The teachers and teaching assistants understand autism so well. They have the specialist knowledge and the resources to give him what he needs to enable him to progress.
They not only have a great understanding of autism and how it can impact different children, but they also have a great understanding of Archie & his needs and have really tailored his therapy for him. He’s been given an incredible amount of day to day support and it’s really shown in his progress, but what will happen when he moves to a school for moderate learning difficulties? Will the support be less intensive? Will he still be getting the same therapies he needs? Where will he be moving too? This is the part that worries me.
I’m so thankful that he had the opportunity to go to that school for a year, without it he wouldn’t have made the progress he has, but the not knowing is what scares me.
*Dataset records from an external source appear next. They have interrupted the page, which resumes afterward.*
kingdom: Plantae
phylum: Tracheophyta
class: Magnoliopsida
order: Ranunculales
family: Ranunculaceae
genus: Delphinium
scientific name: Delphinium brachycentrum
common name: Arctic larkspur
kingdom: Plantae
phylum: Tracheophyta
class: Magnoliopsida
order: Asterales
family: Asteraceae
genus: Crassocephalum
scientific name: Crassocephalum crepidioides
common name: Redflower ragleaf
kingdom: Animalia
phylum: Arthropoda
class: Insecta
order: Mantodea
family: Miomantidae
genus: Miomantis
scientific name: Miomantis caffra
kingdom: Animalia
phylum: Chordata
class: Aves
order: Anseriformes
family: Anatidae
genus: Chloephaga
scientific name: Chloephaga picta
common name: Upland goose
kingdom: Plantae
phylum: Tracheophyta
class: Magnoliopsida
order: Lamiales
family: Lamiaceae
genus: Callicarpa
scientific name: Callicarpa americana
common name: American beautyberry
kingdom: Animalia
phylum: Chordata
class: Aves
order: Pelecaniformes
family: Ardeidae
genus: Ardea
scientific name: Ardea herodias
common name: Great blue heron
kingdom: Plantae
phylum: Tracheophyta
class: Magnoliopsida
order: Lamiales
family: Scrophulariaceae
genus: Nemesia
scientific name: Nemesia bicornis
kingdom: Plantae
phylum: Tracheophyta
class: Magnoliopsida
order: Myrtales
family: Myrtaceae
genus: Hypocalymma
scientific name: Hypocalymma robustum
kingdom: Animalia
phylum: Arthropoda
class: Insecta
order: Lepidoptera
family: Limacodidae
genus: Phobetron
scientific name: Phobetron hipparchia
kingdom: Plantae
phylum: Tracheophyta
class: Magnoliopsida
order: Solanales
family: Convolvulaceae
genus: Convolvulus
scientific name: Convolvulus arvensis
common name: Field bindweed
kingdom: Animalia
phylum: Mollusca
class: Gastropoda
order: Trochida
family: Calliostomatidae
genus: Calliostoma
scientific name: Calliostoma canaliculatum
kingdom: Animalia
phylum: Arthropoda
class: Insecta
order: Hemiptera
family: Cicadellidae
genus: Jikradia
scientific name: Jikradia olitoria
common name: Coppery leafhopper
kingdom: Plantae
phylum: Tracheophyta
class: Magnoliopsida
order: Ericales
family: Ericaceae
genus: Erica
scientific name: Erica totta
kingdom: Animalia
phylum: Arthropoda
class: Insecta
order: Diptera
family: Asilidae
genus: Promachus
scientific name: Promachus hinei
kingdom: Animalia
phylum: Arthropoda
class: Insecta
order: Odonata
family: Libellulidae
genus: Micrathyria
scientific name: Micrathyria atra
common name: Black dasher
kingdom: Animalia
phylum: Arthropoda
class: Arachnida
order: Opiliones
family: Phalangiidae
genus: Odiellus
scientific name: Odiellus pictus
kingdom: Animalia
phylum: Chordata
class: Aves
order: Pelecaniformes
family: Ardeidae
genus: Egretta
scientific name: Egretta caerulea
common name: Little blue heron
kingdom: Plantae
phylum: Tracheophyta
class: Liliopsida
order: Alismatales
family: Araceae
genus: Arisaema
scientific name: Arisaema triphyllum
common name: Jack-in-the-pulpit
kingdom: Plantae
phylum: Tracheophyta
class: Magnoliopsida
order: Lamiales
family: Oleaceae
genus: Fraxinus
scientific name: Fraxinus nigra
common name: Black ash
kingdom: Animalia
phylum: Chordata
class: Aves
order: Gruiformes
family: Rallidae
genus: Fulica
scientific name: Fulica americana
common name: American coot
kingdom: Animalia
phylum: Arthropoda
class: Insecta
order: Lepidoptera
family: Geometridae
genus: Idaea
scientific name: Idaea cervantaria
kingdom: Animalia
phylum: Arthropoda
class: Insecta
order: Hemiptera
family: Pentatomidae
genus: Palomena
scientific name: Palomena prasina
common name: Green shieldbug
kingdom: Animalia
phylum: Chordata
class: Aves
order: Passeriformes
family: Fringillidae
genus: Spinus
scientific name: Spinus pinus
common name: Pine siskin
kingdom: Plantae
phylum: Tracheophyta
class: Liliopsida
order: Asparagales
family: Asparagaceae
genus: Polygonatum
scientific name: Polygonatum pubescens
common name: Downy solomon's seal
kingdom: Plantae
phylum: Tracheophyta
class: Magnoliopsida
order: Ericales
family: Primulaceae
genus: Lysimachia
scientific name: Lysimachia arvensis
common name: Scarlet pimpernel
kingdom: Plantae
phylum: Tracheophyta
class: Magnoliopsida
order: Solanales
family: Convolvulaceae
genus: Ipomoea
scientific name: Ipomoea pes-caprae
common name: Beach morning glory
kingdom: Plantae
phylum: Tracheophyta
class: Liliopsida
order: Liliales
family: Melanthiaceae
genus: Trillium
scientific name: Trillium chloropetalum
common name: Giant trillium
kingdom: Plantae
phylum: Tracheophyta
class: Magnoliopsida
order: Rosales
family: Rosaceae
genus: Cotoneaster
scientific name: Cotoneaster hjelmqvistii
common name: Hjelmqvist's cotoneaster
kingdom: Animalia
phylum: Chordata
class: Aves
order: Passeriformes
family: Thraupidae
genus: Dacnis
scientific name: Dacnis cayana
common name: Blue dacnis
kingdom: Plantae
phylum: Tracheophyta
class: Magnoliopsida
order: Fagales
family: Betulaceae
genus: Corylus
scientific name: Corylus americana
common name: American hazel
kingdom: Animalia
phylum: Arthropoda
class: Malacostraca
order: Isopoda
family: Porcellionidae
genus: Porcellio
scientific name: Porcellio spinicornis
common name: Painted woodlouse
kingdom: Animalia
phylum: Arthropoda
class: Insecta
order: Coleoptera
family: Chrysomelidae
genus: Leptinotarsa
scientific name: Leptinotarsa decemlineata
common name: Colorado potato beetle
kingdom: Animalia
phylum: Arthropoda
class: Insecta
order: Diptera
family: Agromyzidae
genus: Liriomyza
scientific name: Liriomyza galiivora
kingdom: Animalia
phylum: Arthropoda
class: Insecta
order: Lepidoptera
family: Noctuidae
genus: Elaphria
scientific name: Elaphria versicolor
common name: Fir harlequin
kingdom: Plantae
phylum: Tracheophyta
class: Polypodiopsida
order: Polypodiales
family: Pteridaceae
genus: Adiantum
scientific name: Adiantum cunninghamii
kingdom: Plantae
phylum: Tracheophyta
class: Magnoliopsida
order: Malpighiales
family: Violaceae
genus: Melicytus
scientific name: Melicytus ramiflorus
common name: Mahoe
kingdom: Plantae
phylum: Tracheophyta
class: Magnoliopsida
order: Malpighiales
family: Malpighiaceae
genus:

Whilst everyone is celebrating about primary schools and their children’s future, we’re left wondering what the local authority will decide for our boy. Before I put up the huge fight to get him the support and this school, they wanted to take a ‘sink or swim’ approach, their exact words, and see what happens.
We knew mainstream school just wouldn’t be an option, and had come to terms with that. We know he needs the specialist support and to be in a special needs school, the progress he’s made in his current school just proves that. But is this school the right place for him come September? The Early years panel thinks it is, but the school thinks he might be best placed elsewhere.
When you have a child with additional needs, you are constantly worrying about the future. You are worrying about next week, next month, next year. Nothing can be taken for granted. Small things can have a huge impact on our children and I need to make sure that he only moves schools when he’s ready. When the time is right for him.
I’d hate for him to move to a different school then his progress slow down, but I also don’t want to hold him back. It’s so hard to know what’s right.
For now it’s just another waiting game, waiting to see what the Early Years panel recommends. Waiting to hear what the school recommends. For now we’re stuck in that murky water of just not knowing, and I’m hoping we hear something sooner rather than later.